===== The input =====

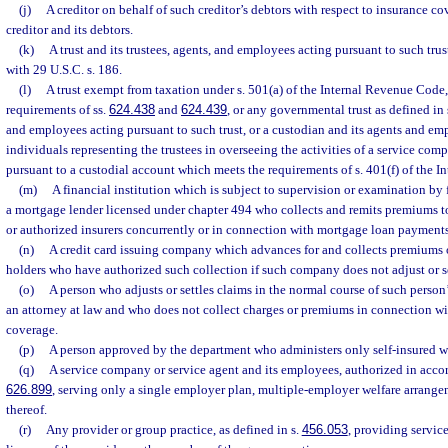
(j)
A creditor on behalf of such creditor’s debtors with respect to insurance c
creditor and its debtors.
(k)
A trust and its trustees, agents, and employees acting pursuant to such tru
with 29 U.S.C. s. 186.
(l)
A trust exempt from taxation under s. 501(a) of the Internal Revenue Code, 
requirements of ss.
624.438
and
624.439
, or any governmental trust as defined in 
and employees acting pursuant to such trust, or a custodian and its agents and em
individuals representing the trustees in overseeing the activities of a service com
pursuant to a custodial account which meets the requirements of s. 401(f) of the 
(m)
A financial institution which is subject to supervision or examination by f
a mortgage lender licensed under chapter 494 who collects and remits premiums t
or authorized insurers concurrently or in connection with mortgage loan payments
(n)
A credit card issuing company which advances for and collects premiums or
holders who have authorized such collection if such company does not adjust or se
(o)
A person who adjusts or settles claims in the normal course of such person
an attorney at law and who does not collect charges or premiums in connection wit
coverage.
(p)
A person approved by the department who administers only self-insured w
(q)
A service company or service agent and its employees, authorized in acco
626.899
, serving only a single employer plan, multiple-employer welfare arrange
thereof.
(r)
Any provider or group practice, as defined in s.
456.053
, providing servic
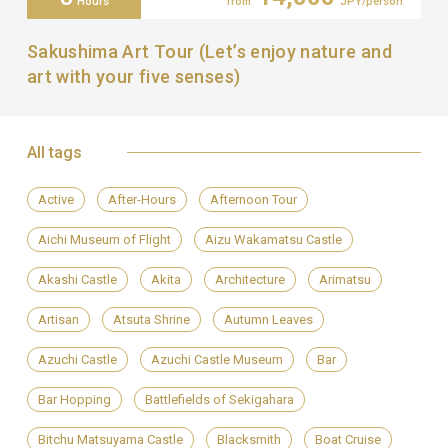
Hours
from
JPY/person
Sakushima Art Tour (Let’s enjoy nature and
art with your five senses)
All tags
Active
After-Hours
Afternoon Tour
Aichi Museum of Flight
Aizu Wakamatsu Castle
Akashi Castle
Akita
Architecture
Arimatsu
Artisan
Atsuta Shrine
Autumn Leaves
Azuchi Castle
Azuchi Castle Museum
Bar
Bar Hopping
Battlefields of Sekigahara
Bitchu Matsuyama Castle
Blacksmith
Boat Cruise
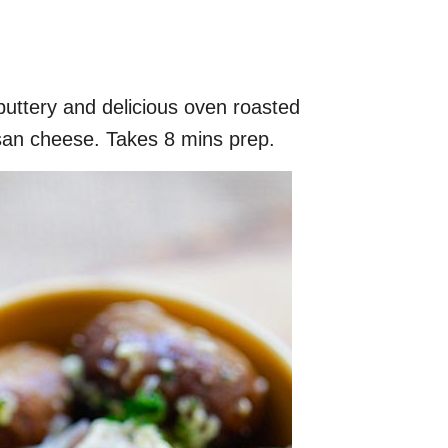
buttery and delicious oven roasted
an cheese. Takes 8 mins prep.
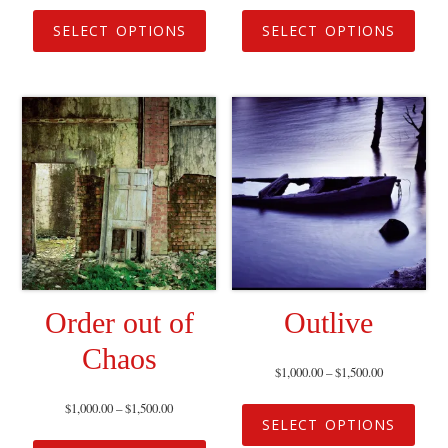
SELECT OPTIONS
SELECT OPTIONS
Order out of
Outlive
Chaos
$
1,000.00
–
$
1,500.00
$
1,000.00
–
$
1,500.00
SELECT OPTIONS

=====

* Problem: All lines that include the word "Museum" must be copied from the material above.

* Answer for the task:
Aichi Museum of Flight
Azuchi Castle Museum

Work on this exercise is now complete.